If you’re betting $1000 in a game of roulette, you know that one possible consequence is losing that money. It might seem like a lot to lose – and it is – but some gamblers are willing to take the risk because they know they can afford to lose it. It’s usually easy to calculate whether a gambling risk is worth it or not, because there’s only one factor involved: money.
But what happens when you start gambling with your hiring decisions? Do you really know what you’re wagering? Getting the right person into a role at your startup can definitely feel like hitting the jackpot, but I can tell you right now that the stakes are too high to make any sort of risky hiring decisions. Hiring your first employees requires a lot more consideration than even the most intense hands of poker. Here are 3 things that are at stake if you make the wrong choice:
I don’t want to beat this point to death, but a bad hire is expensive! We’ve calculated some of the costs that come out of your funding when someone leaves your company. Ouch.

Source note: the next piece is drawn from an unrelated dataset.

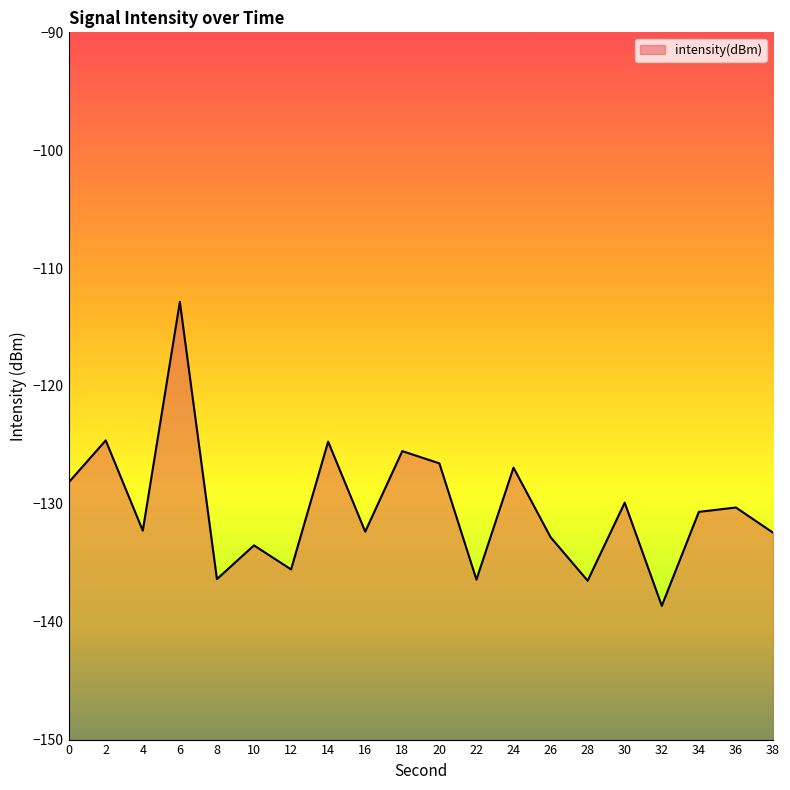

What is the sum of all values?

-2607.3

Beyond the money wasted on employees that might leave the company, you’ll also have to shell out dough to bring on someone new. And if you don’t have someone new ready to go by the time your ex-employee leaves, you’ll also have to consider the profit you’re losing while you search for a replacement. I don’t need to tell you that your money is tight. All I’m saying is think long and hard before you make that hire – because you might literally not be able to afford to screw it up.
You’re an entrepreneur. You live in a world where everything has to be done yesterday. And with all the chaos, have you ever calculated how long it actually takes to hire someone new and get them up to speed? According to a Glassdoor Research Report “The average overall job interview process takes 22.9 days in the U.S.” And that’s just the average. According to the same report, the interview process for a Software Engineer takes 35 days.
Notice how that report says “interview process?” Onboarding adds even more time to the delay. With so much to do, you really don’t want to waste all that time on someone who isn’t going to work out. Getting the right person into the role you’re hiring for can be the difference between spending a month getting a superstar on board – or 6 months trying to work with an employee who up and leaves.
Pro Tip: Want more tips about how to hire your first employees effectively? Join our August Lunch & Learn!
What happens if your new salesperson mouths off to a prospect? What happens if your new developer makes a critical error that completely disrupts your customer’s business? These are things that the public doesn’t quickly forget. And when someone has a negative experience with your company, they’re far more likely to spread the word. The Nielsen Norman Group has a great article about negativity bias and how it related to user experience.
That’s not a good situation to be in. Your reputation not only affects your ability to acquire customers, but also your ability to find new employees, your ability to obtain funding, and a whole lot more. One bad experience can create a ripple effect – so it’s critical to be extra careful in your hiring process. Ensure you’ve got time to identify any warning signs that indicate this person might not be the best fit for this particular startup role. Your brand could depend on it.
Gambling can be fun, but it can also be dangerous. Gambling during the hiring process can be devastating – and the risks of blindly choosing a candidate will always overpower the potential benefits. Entrepreneurs might be willing to deal with a higher-than-average amount of risk, but there are some things that can’t be wagered on – and your employees are one of them.